The officials were made to swear an oath at the sitting of the Public Accounts Committee (PAC) of Parliament in Accra and took turns to answer questions on unapproved and unjustified disbursement, unpresented payment vouchers, unauthorised use of funds, unauthorised purchases, among other financial infractions.

Before the commencement of the hearing, Dr Prempeh had told the committee that he had brought all the directors cited in the report to answer for their actions.

He, nonetheless, intermittently explained to the committee the steps his directors had taken to correct some of the anomalies detected in the report.

For instance, he told the PAC that the Auditor-General had cleared the director in the Assin North Municipal Education Office who was initially cited for making unsupported payment totalling GH¢124,960 on 49 payment vouchers.

Nkwanta South

There was a misunderstanding between the minister and the Auditor-General’s representative on the PAC when the issue of an alleged unsubstantiated payment of GH¢102,822.50 came up.

According to the minister, the Auditor-General, in a letter dated June 21, 2017, had cleared the district office of any infractions after it had successfully answered queries arising out of that payment.

The minister said it was, therefore, wrong for the representative to claim that no such letter had been issued, without verifying from his superiors.

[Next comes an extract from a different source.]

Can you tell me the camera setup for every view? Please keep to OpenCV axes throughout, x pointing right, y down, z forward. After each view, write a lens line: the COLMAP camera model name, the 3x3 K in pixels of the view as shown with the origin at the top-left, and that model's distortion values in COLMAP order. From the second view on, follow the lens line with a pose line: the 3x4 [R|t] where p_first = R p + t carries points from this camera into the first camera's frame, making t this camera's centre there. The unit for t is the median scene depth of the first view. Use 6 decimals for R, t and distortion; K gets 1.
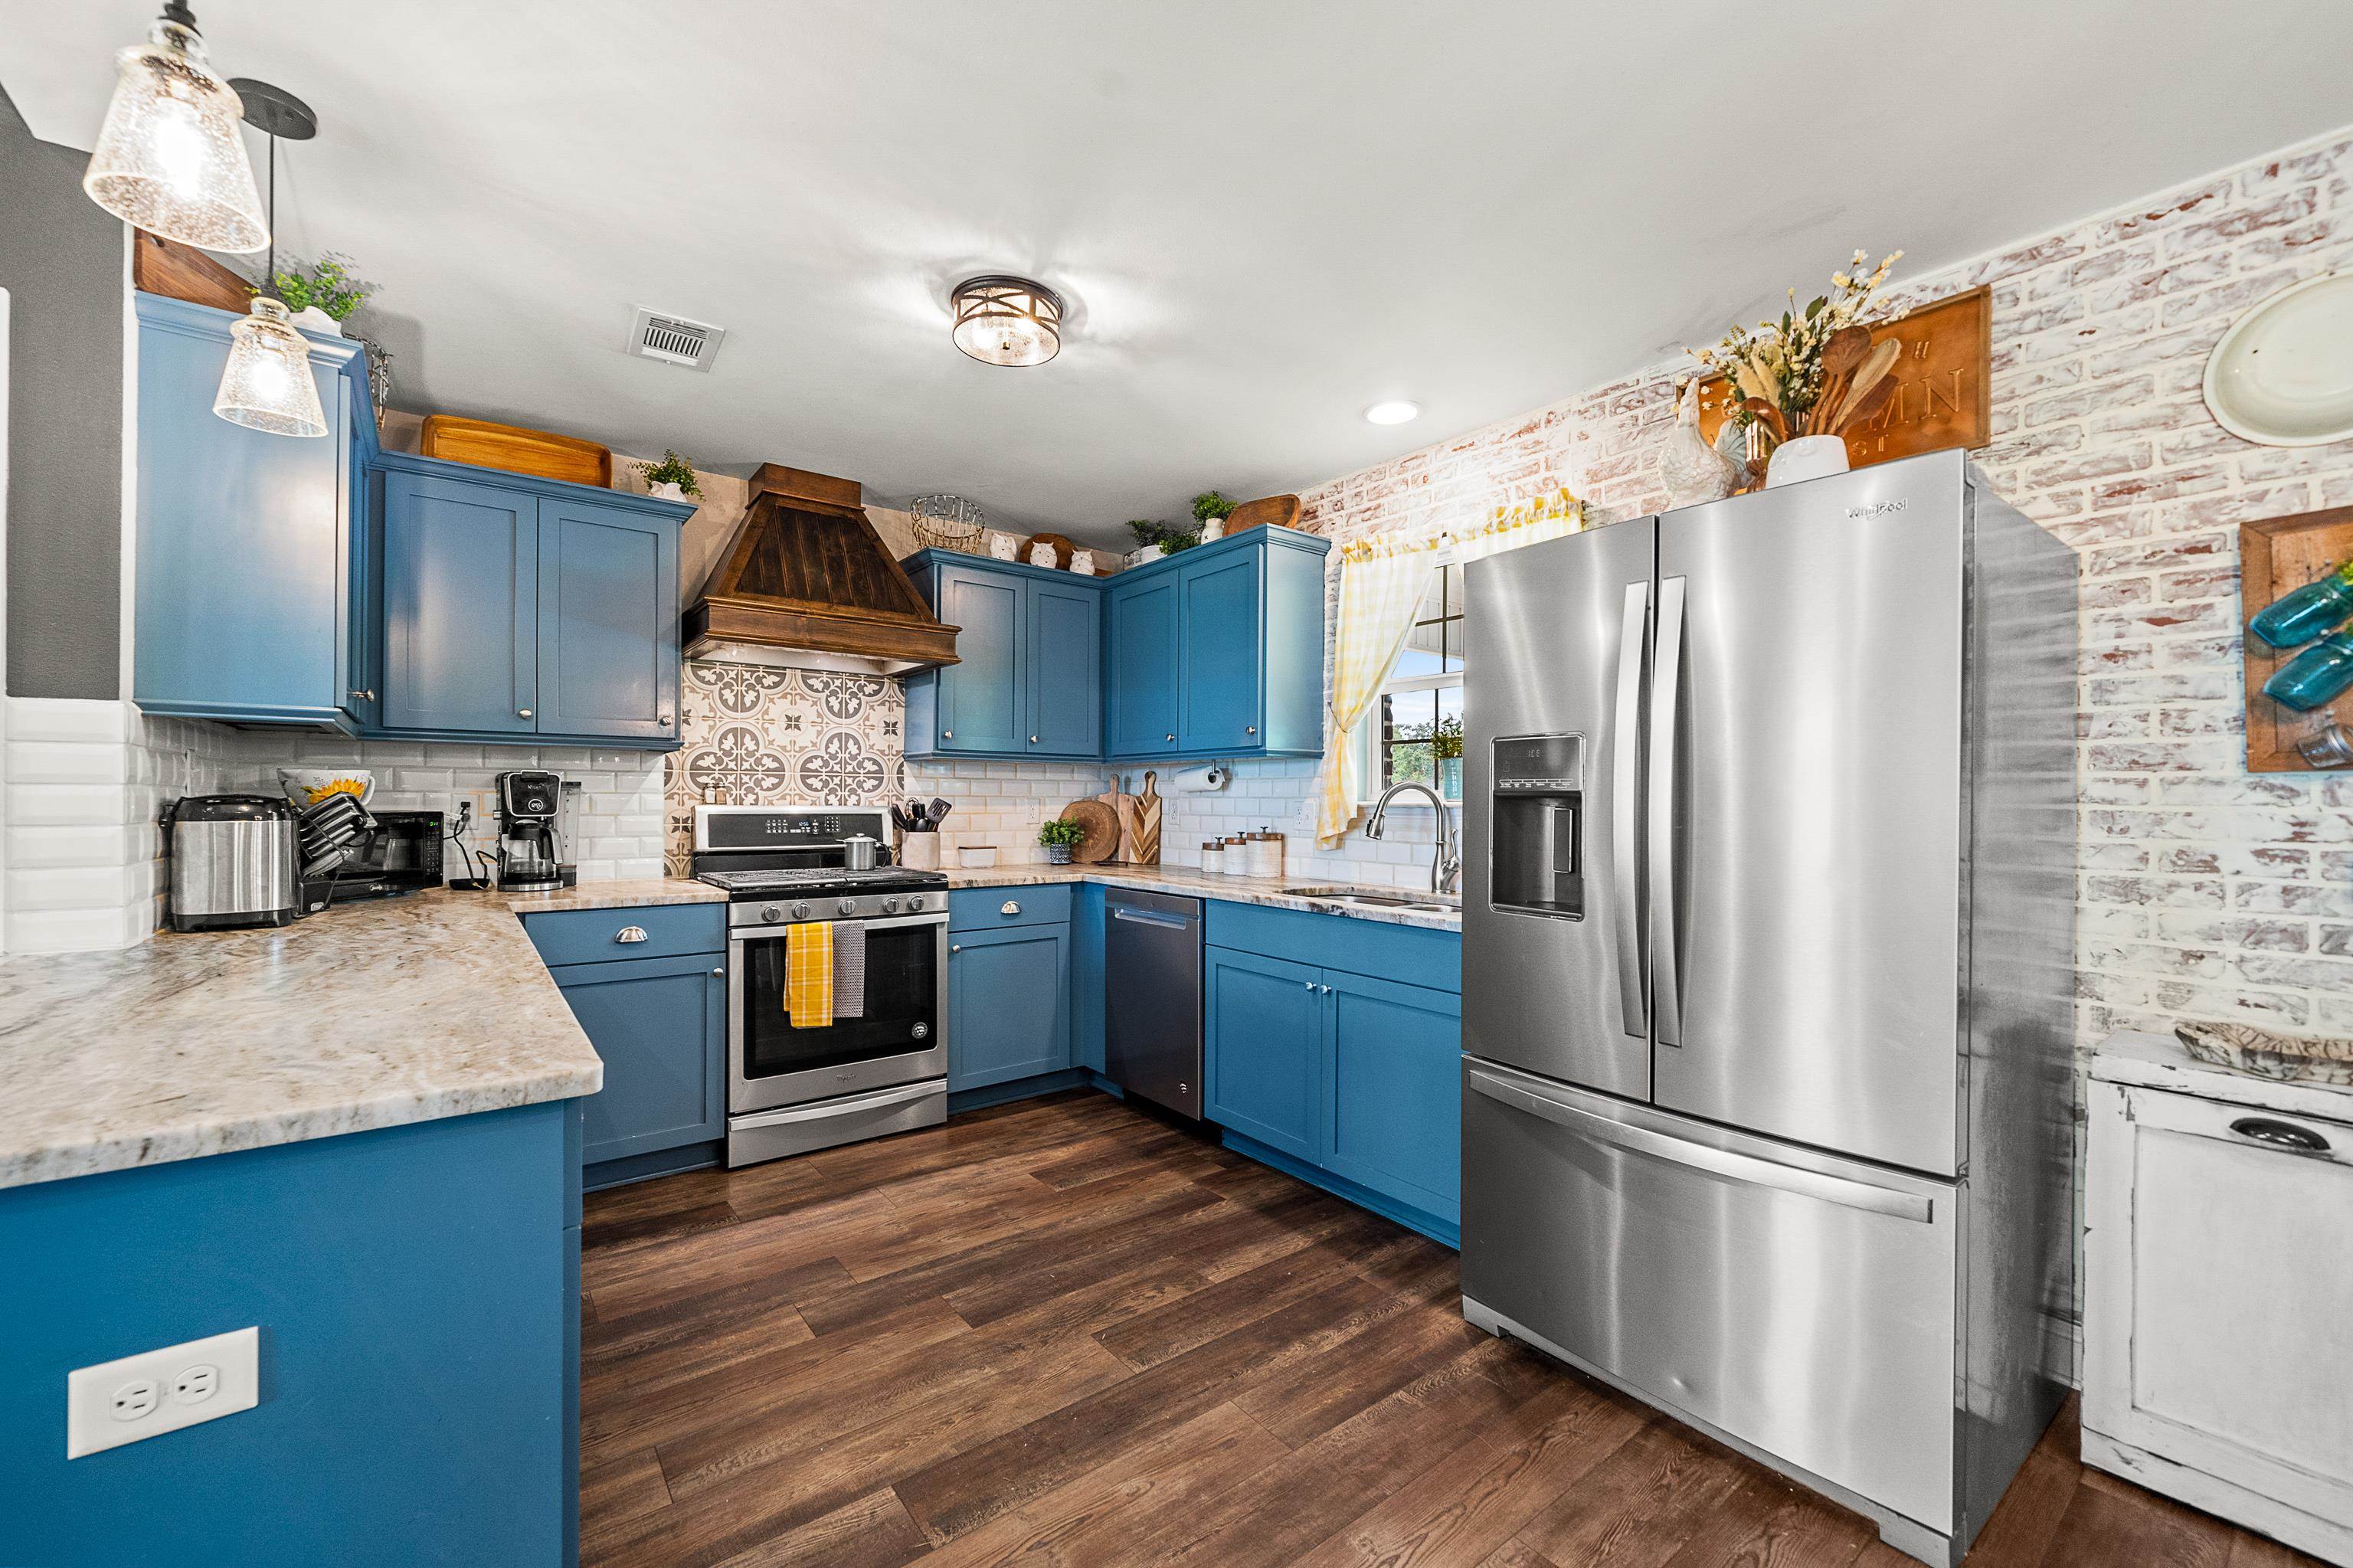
lens RADIAL K [[931.2, 0, 1164.4], [0, 931.2, 801.9], [0, 0, 1]] dist [-0.000810, -0.000419]
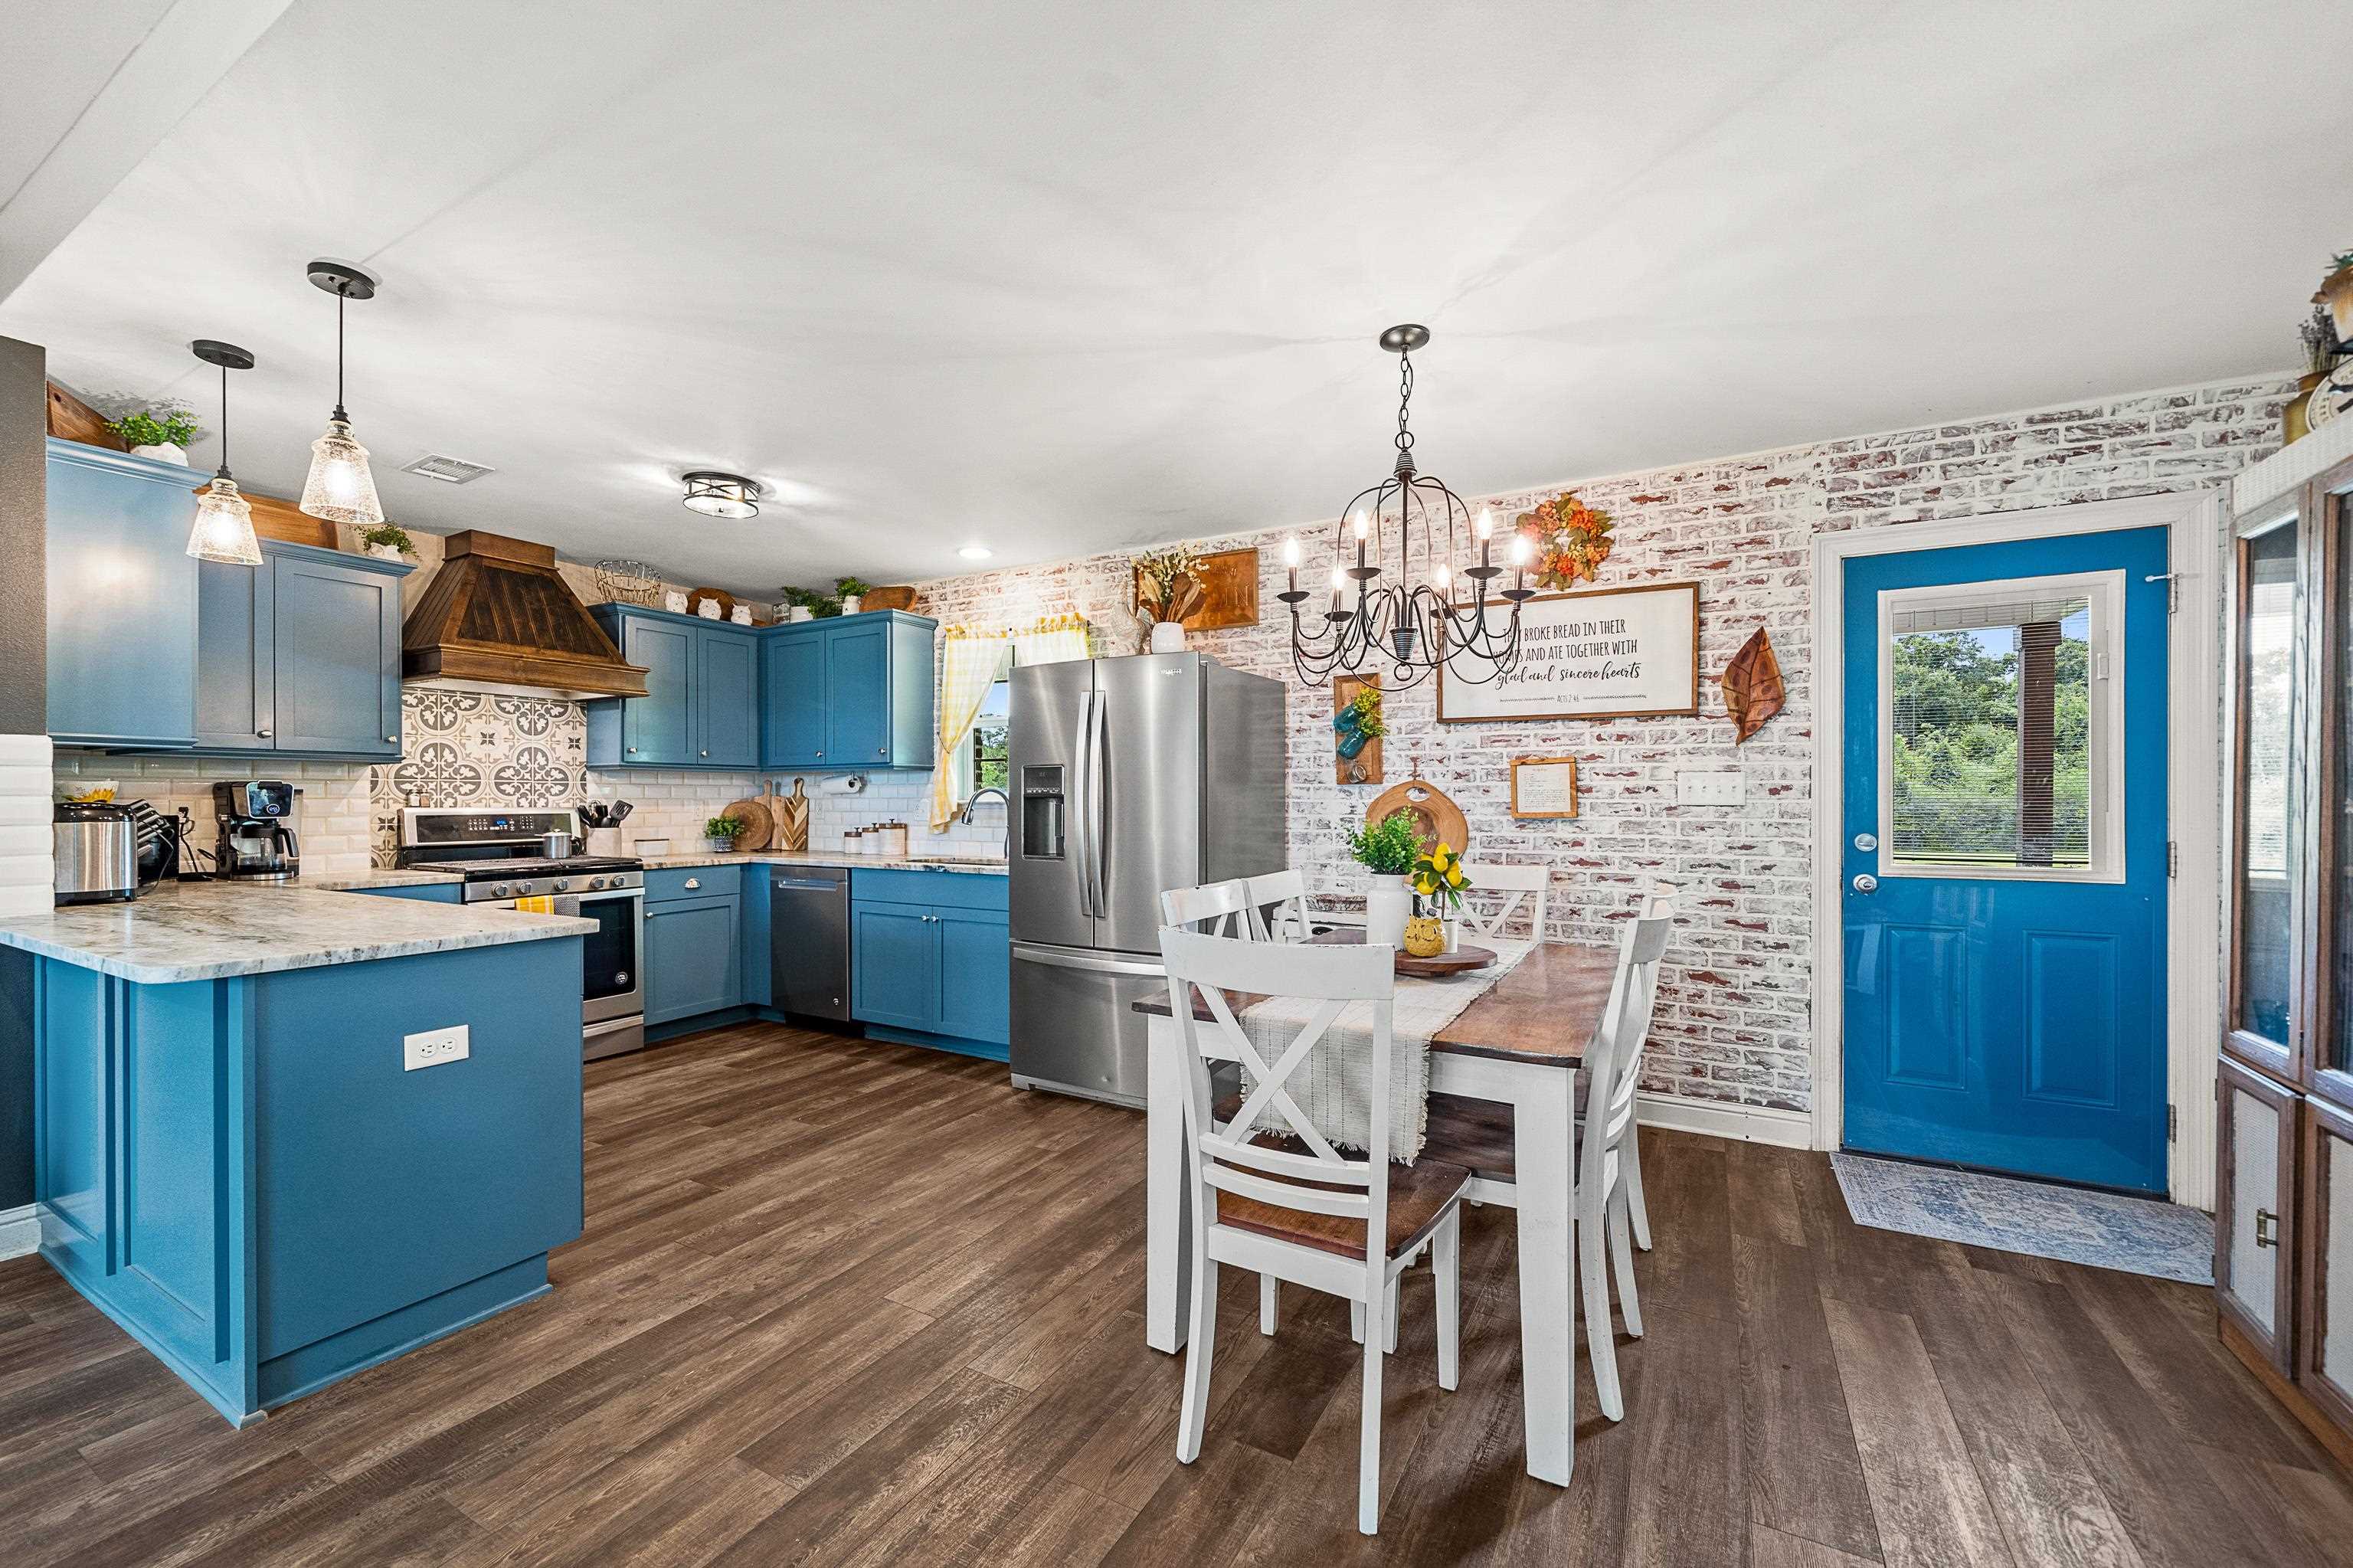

More than 10 directors of education took turns to answer questions before the committee.

Some of the accountants and the directors were found wanting when the minister and the committee members put them on the spot to account for their work in 2015.

Observation

It also emerged that most of the directors and the accountants balanced the books after they had been invited by the PAC to answer queries.

The dates on some of the certificates of clearance from the Auditor-General’s Department provided evidence to that effect.

Some of the certificates were dated less than a month old, with one particular certificate being dated August 9, 2017.

The Chairman of the PAC, Mr James Avedzi, asked the affected directors whether they had taken steps to correct their breaches because they were to appear before the committee, to which they answered in the affirmative.

He then advised them to desist from taking decisions that would cause further infractions in the near future.

Finance Ministry

Earlier, a Deputy Minister of Finance, Mrs Abena Osei-Asare, had led a team from the ministry and the Controller and Accountant-General’s Department (CAGD) to explain issues relating to the sector, as captured in the Auditor-General’s Report.

The Controller and Accountant-General, Mr Eugene Ofosuhene, assured the committee that he would ensure that infractions that had been recorded in the 2015 Auditor-General’s Report would not be repeated in the future.

Ghana Revenue Authority

With regard to the Ghana Revenue Authority (GRA), the Auditor-General said the report of 253 returned cheques totaling GH¢1 million had been resolved.

The acting Commissioner-General of the GRA, Mr Emmanuel Kofi Nti, told the PAC that the GRA had retrieved GH¢815,792, with a balance of GH¢454,777 remaining.

He said a man named Mark Asiedu owed the GRA GH¢152,000 and indicated that the authority was working to take legal action against Mr Asiedu and other defaulters.

The GRA boss said the GRA had rolled out some initiatives to halt incidents of dud cheques.

He said the GRA now accepted cash payments and bankers’ draft from clients, adding that offending companies would also be blacklisted, making it impossible for them to be issued with tax clearance certificates.

On the issue of rent tax, he said his outfit had projected to raise GH¢310 million on domestic revenue, including rent tax, in 2017.